En octobre dernier, les socialistes avaient défendu une proposition de loi visant à encadrer les crédits à la consommation et à supprimer le crédit revolving. Ce texte, porteur de grandes avancées dans la lutte contre le surendettement des ménages, proposait, outre la suppression du crédit revolving, d’instaurer un fichier positif recensant l’ensemble des encours de crédits, et de mette en place un crédit social universel distribué par la Banque Postale. Il avait bien sûr été rejeté par la majorité UMP.

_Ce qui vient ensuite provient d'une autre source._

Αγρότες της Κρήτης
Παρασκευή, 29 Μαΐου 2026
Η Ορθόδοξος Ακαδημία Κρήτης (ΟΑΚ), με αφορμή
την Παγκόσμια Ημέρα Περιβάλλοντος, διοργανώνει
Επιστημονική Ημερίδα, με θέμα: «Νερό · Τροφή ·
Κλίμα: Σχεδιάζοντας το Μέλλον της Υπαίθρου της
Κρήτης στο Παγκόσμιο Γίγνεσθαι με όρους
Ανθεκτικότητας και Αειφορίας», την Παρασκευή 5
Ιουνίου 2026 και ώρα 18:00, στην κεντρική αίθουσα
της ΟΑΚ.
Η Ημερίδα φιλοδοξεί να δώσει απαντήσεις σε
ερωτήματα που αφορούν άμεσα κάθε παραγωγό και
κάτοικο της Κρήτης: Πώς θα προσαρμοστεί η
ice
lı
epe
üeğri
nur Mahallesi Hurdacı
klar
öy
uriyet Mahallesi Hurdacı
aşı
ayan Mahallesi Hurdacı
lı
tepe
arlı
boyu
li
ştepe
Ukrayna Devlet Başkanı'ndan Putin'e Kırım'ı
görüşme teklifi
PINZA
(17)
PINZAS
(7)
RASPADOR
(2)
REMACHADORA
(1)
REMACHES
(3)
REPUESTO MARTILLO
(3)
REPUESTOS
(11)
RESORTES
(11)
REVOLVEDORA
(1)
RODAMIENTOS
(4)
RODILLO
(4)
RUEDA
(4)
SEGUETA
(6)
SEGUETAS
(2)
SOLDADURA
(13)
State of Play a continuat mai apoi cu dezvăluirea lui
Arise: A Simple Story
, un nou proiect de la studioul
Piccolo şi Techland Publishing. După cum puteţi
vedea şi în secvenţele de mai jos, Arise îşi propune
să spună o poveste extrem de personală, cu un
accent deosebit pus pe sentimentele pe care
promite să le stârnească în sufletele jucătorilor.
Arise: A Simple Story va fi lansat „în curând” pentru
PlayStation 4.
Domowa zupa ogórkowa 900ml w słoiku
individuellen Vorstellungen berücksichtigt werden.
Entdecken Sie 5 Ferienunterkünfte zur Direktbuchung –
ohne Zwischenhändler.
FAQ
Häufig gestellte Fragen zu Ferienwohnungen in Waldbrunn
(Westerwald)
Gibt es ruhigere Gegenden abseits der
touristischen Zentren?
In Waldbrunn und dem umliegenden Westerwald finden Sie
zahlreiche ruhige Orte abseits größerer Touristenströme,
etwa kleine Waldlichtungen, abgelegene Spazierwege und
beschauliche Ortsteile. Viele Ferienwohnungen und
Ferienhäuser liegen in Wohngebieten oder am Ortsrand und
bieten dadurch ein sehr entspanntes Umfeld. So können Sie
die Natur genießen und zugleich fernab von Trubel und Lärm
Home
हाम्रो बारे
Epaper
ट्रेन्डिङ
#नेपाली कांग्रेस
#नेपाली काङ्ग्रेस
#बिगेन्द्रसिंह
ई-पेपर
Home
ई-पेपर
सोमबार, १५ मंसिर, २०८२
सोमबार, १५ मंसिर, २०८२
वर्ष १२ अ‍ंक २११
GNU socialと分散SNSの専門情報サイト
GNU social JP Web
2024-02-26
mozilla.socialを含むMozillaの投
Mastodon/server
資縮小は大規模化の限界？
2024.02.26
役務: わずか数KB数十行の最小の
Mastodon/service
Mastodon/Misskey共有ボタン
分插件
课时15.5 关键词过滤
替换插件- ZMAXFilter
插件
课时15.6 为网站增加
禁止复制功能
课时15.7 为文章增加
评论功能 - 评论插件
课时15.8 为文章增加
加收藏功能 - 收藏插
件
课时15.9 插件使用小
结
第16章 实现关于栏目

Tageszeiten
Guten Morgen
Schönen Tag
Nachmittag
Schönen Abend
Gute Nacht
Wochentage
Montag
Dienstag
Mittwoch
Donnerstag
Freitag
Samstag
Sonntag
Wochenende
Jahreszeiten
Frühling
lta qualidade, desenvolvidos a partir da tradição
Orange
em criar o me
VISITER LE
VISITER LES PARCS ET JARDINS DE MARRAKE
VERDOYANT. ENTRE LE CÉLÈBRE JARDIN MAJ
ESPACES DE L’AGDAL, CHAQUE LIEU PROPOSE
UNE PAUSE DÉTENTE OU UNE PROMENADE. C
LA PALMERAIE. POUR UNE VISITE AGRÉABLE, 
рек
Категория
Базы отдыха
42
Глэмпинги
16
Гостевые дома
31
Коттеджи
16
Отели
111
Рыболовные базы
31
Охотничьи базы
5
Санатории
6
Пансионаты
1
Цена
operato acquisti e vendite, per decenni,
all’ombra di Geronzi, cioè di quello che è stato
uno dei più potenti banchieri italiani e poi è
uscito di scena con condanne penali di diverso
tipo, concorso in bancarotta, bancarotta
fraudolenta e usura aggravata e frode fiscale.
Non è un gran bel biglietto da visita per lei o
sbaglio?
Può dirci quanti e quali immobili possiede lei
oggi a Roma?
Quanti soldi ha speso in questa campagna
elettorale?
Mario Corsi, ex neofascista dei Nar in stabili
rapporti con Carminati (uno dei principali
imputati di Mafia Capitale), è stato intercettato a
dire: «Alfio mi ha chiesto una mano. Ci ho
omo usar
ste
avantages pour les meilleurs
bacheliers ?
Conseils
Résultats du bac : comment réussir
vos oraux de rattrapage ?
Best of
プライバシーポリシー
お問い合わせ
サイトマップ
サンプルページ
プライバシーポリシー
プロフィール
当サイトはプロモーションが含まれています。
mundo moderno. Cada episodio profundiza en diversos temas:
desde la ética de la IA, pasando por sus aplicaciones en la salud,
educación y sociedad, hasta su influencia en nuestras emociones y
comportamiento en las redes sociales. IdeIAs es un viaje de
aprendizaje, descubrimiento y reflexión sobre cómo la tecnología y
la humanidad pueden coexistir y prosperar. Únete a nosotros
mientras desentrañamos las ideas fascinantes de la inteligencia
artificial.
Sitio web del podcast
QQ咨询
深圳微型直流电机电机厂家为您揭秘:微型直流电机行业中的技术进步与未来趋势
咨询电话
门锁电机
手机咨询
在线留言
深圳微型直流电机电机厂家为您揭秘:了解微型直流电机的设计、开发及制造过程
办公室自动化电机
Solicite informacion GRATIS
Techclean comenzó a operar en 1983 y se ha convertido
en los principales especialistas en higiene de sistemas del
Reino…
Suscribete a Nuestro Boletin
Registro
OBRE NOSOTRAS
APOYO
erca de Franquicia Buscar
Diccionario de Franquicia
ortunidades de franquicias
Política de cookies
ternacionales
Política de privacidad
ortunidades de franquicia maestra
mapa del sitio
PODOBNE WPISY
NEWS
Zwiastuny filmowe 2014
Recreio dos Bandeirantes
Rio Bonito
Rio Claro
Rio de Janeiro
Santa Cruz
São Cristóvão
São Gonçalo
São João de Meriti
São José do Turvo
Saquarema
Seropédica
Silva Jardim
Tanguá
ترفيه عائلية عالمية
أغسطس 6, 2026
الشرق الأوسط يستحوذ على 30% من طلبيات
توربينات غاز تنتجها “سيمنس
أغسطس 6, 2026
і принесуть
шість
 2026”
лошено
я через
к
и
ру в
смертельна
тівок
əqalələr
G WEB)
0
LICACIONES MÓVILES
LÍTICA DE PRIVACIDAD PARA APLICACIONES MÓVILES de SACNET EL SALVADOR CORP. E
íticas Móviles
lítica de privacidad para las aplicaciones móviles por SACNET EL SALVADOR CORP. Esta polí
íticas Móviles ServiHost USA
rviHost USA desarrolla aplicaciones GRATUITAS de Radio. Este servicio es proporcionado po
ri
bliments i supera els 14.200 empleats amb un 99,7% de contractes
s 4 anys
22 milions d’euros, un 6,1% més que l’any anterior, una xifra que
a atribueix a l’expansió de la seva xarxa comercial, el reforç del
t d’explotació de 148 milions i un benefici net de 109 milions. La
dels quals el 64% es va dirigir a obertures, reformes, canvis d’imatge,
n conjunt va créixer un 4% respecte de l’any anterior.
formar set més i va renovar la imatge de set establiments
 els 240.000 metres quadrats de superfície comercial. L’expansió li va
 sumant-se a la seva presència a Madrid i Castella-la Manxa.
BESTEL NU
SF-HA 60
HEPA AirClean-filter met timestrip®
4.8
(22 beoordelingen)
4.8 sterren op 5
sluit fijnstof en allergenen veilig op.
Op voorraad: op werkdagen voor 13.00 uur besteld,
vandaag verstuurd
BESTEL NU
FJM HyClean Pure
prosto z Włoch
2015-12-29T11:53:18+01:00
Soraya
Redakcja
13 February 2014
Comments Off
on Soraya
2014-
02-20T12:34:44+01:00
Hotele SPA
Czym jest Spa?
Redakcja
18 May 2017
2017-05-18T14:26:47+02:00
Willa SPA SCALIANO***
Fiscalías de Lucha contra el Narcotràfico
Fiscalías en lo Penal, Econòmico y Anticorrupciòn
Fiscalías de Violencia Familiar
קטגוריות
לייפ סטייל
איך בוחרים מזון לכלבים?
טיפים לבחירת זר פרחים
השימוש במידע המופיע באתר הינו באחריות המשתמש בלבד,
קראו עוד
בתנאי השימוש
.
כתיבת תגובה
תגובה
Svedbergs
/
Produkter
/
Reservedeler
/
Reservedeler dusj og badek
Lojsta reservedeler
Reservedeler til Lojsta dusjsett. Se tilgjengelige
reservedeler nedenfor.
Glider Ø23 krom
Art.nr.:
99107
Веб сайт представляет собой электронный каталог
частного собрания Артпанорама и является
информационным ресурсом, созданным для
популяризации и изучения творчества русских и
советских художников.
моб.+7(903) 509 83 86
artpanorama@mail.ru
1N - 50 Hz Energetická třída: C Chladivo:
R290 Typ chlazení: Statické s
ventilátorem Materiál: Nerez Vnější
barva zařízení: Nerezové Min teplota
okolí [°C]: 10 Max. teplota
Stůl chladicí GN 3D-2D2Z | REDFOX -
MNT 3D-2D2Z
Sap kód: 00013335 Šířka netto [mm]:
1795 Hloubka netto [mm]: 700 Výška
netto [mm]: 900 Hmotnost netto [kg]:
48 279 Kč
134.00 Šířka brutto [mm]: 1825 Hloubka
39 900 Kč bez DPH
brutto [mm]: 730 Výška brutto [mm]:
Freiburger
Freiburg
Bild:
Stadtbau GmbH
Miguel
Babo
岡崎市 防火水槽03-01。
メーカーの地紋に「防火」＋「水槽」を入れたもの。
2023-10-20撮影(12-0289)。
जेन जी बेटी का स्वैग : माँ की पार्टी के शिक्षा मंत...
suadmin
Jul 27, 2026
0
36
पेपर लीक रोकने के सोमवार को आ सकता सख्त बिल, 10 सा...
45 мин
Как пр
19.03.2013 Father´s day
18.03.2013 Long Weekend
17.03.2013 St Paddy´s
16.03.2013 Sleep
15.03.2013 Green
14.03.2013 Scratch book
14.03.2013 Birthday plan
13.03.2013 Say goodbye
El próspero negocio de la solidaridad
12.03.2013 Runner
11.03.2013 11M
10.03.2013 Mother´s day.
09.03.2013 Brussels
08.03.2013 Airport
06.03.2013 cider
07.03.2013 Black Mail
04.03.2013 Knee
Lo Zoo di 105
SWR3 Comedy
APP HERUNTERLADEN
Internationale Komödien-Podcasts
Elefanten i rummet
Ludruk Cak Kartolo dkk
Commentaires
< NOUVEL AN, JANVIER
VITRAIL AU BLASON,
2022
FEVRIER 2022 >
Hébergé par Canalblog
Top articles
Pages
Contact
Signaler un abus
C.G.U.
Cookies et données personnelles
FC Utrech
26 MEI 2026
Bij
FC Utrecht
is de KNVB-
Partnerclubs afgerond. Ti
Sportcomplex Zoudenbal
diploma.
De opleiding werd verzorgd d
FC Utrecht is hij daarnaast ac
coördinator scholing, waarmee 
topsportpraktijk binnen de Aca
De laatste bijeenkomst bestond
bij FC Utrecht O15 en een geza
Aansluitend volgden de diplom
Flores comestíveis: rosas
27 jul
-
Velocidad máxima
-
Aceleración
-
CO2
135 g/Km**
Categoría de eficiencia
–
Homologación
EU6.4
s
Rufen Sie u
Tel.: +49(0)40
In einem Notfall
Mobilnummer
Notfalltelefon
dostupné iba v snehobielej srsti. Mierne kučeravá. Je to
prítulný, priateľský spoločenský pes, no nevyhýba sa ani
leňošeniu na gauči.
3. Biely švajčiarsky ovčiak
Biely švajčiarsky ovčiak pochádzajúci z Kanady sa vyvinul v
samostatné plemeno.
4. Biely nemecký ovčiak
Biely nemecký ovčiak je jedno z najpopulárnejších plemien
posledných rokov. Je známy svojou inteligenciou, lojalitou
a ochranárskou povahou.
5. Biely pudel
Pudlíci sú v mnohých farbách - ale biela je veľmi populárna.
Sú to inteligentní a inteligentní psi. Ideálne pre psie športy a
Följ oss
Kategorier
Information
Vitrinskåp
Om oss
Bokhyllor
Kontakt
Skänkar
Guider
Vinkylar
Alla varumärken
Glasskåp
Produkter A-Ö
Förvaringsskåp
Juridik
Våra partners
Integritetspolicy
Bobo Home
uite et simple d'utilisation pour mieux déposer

Récemment, le projet de loi d’encadrement du crédit à la consommation a été débattu dans l’hémicycle. La création du fichier positif nous a finalement été refusée. En revanche, un amendement d’initiative socialiste rendant obligatoire la signature des deux conjoints pour la contraction d’un crédit a été adopté contre l’avis du gouvernement. Celui-ci a alors eu recours à un procédé scandaleux pour notre démocratie : il a demandé une nouvelle délibération pour supprimer cette belle avancée, au mépris du travail parlementaire.
Le groupe SRC regrette que ce texte soit si timide en matière de lutte contre le surendettement et dénonce vivement les atteintes aux droits du parlement dont on vient d’avoir une nouvelle illustration.
Malgré tout, ce nouvel épisode montre bien que la question du surendettement, portée depuis longtemps par les socialistes, commence à peine à intégrer les préoccupations du gouvernement.